O nome sujo de um candidato para determinada vaga, sempre foi um Tabu em processos seletivos. Apesar de não conhecermos o que realmente se passa, por isto é ilegal, a relatos que está prática realmente acontece neste ambiente. Vejam  que a Taís Targa tem a dizer sobre está questão, já que ela tem muita experiência na área de Recrutamento e Seleção e acabou passando algumas vezes por esta situação. Artigo interessante que poderá esclarecer, revelar e desmitificar alguns destes relatos.

“No início do processo seletivo, o candidato assinava um termo em que declarava estar ciente de que faríamos diversas consultas com a intenção de verificar aspectos envolvendo seu nome e CPF. Assim, nós costumávamos consultar não apenas órgãos de proteção ao crédito, como Serasa e SPC, mas também levantávamos a ficha do candidato, no que diz respeito a antecedentes criminais, por exemplo. Quando encontrávamos algo, nós não o eliminávamos. Na verdade, essa não era uma decisão do recrutador. Nosso papel era fazer um relatório e enviar ao RH da empresa para a qual estávamos realizando a seleção. Era deles a decisão de manter ou não o candidato no processo.

Tudo era feito com o máximo de clareza possível. Nas situações em que o candidato era descartado do processo, era comum que entrássemos em contato e informássemos o motivo pelo qual isso ocorreu. Hoje, observando o mercado, percebo que a nossa conduta na época era bem transparente e respeitosa, apesar do risco legal que corríamos por ser assim. O que eu noto é que, apesar de o tempo ter passado, as empresas continuam a checar as pessoas que contratam, mas não avisam isso a elas. Não vou entrar aqui nesse mérito, no fato de as empresas fazerem isso sem o conhecimento do candidato, pois este não é o foco do artigo. O fato é que, ao encontrar negativação em nome de um profissional, a empresa pode:

  • Contratar.

Apesar de saber da negativação, a empresa reconhece que existe uma crise financeira e que muitos brasileiros, devido a isso, não têm conseguido manter seu nome limpo.

  • Contratar, dependendo da área de atuação do profissional.

É comum que, se a vaga for para a área financeira/contábil, como em bancos e auditorias, por exemplo, não haja a contratação de pessoas cujo nome esteja em cadastros de proteção ao crédito. Estas áreas lidam diretamente com dinheiro, orçamento, etc. e este tipo de organização tende a ser mais conservadora nesse sentido.

  1.  Não contratar.

Ainda que o profissional seja excelente, há empresas que simplesmente não contratam pessoas que estejam com o nome “sujo”. É claro que há empresas que nem fazem checagem. Mas você não tem como saber se elas realizam ou não este tipo de consulta. Se você está com seu nome negativado neste momento, isso não é o fim do mundo. Não se martirize pelo que já passou. Agora é hora de tentar resolver a situação.

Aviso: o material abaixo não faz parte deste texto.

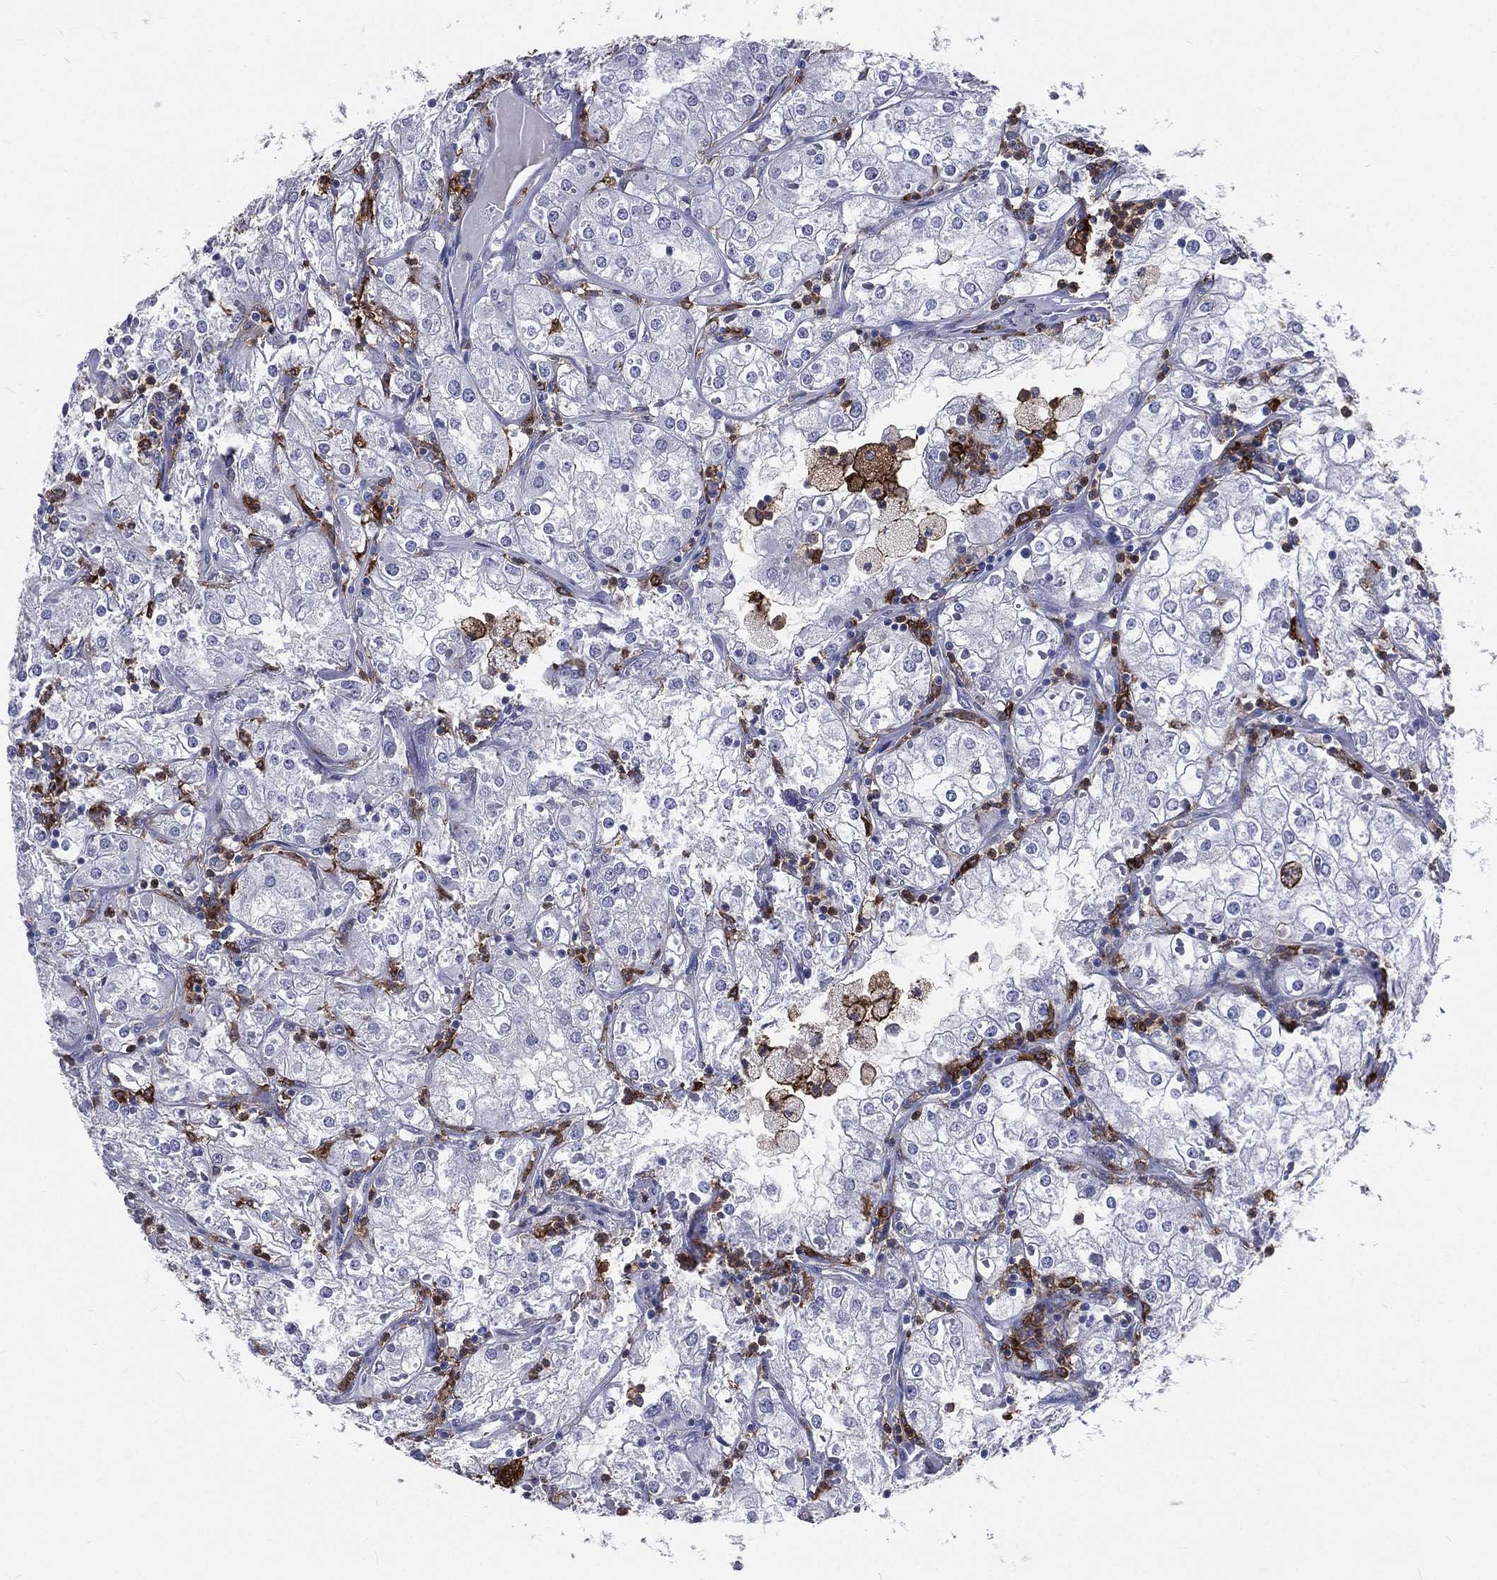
{"staining": {"intensity": "negative", "quantity": "none", "location": "none"}, "tissue": "renal cancer", "cell_type": "Tumor cells", "image_type": "cancer", "snomed": [{"axis": "morphology", "description": "Adenocarcinoma, NOS"}, {"axis": "topography", "description": "Kidney"}], "caption": "The image displays no staining of tumor cells in renal cancer (adenocarcinoma). (Immunohistochemistry (ihc), brightfield microscopy, high magnification).", "gene": "BASP1", "patient": {"sex": "male", "age": 77}}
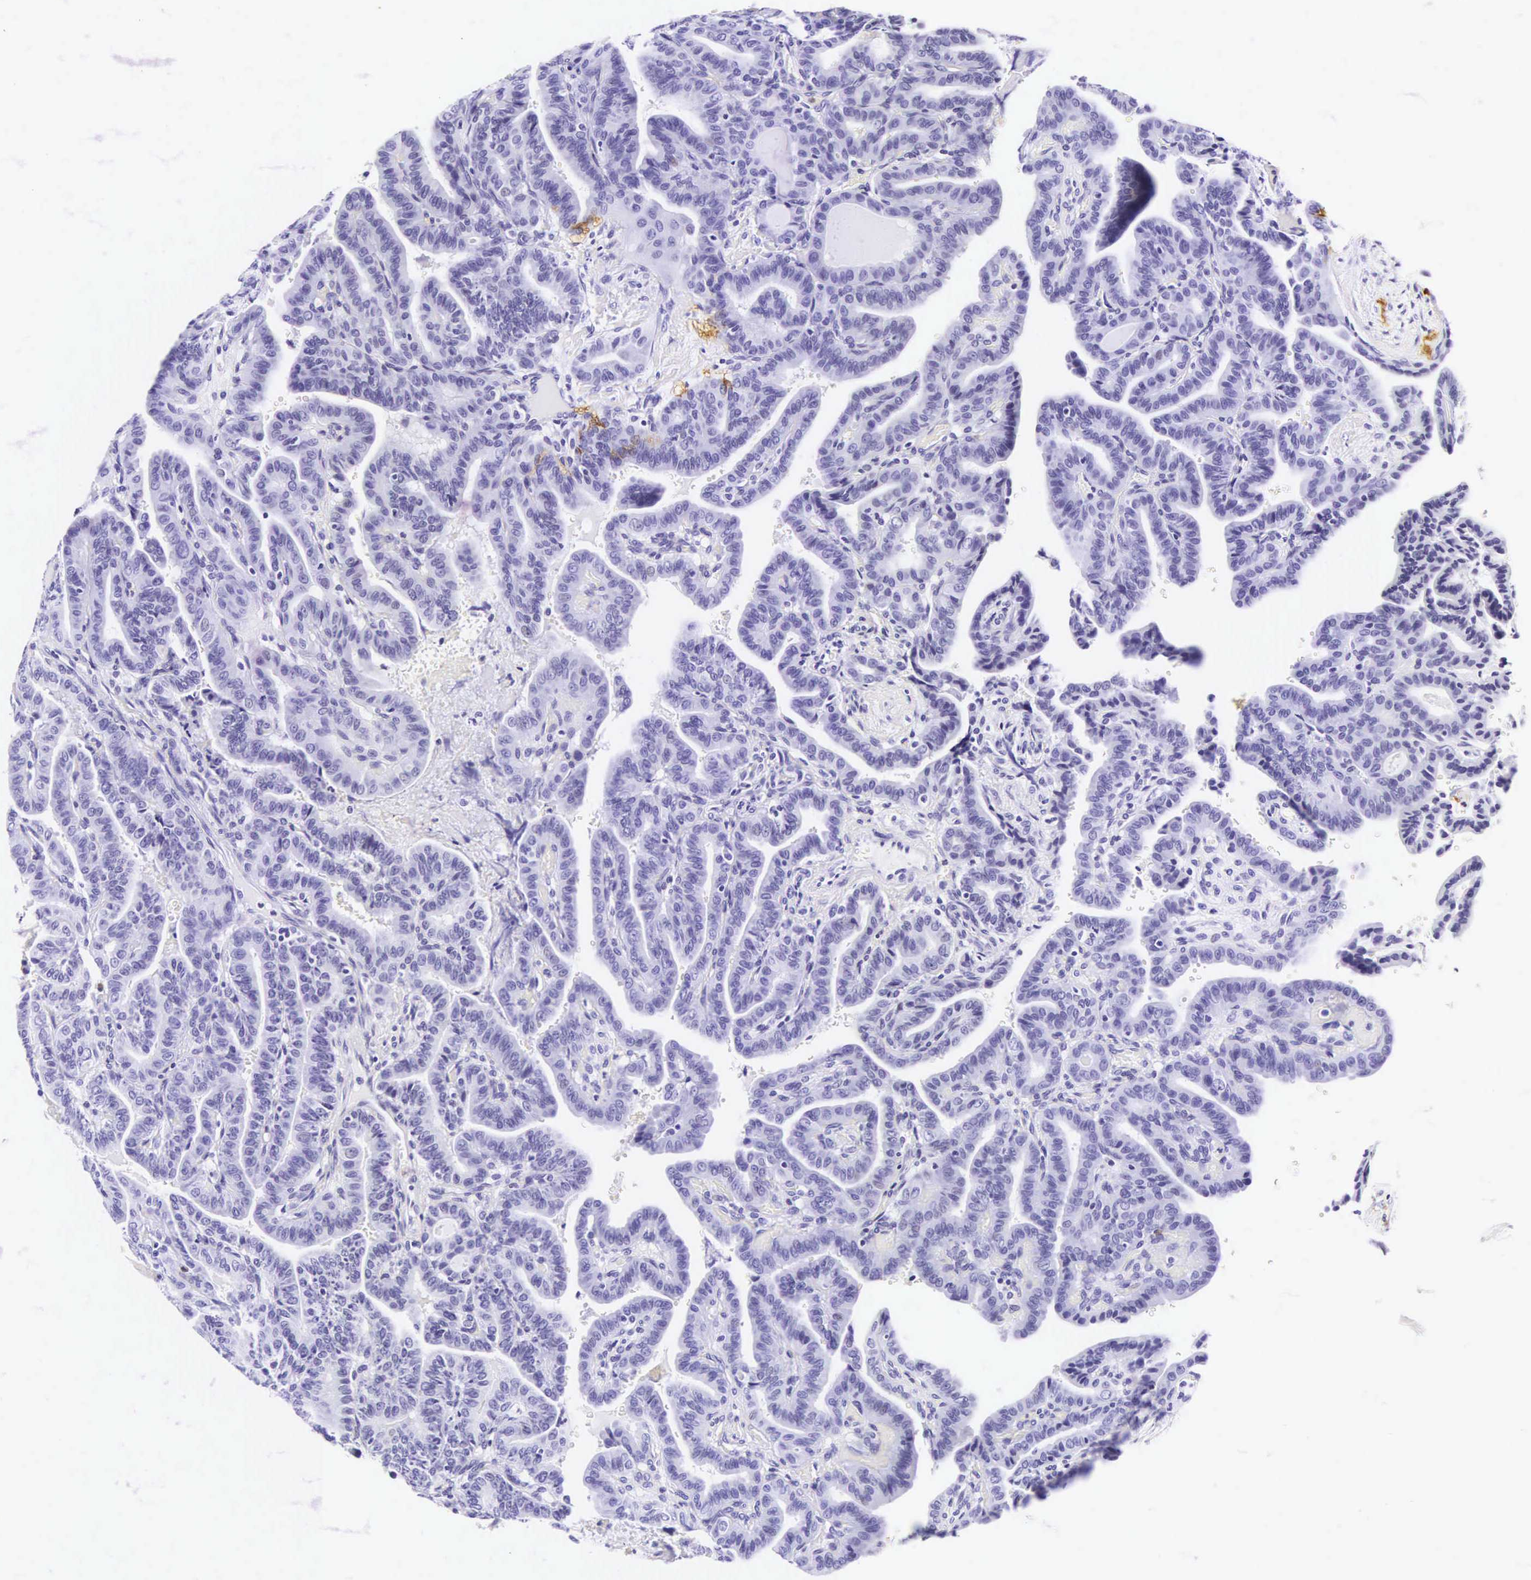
{"staining": {"intensity": "negative", "quantity": "none", "location": "none"}, "tissue": "thyroid cancer", "cell_type": "Tumor cells", "image_type": "cancer", "snomed": [{"axis": "morphology", "description": "Papillary adenocarcinoma, NOS"}, {"axis": "topography", "description": "Thyroid gland"}], "caption": "Immunohistochemical staining of human thyroid cancer (papillary adenocarcinoma) reveals no significant positivity in tumor cells.", "gene": "CD1A", "patient": {"sex": "male", "age": 87}}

Comece analisando se você pode, neste momento, buscar uma renegociação dessa (s) dívida (s). Se não pode, siga em busca da sua recolocação e o seu foco serão as empresas que não fazem consultas desse tipo.

Se a dívida for com bancos ou outras instituições financeiras e você tiver entre 10 e 20% do valor que deve, saiba que são grandes as possibilidades de conseguir renegociar, mas é preciso ajuizar uma ação. Têm sido muito bem-sucedidos os acordos firmados entre os advogados e estas instituições. O bom é que em poucos dias seu nome fica “limpo”. Veja artigo do Dr. Victor Benghi Del Claro sobre este assunto.

O cenário de crise tornou essas empresas muito mais flexíveis. Afinal o endividamento do brasileiro infelizmente só fez crescer nos últimos anos.

Se está preocupado com o pagamento dos honorários advocatícios, é bom saber que a maioria dos advogados só cobra valores no final da ação e geralmente um percentual sobre o montante que foi renegociado.

Minha dica é que contrate sempre alguém da sua confiança, pois a solução de processos desse tipo depende também da agilidade do profissional.”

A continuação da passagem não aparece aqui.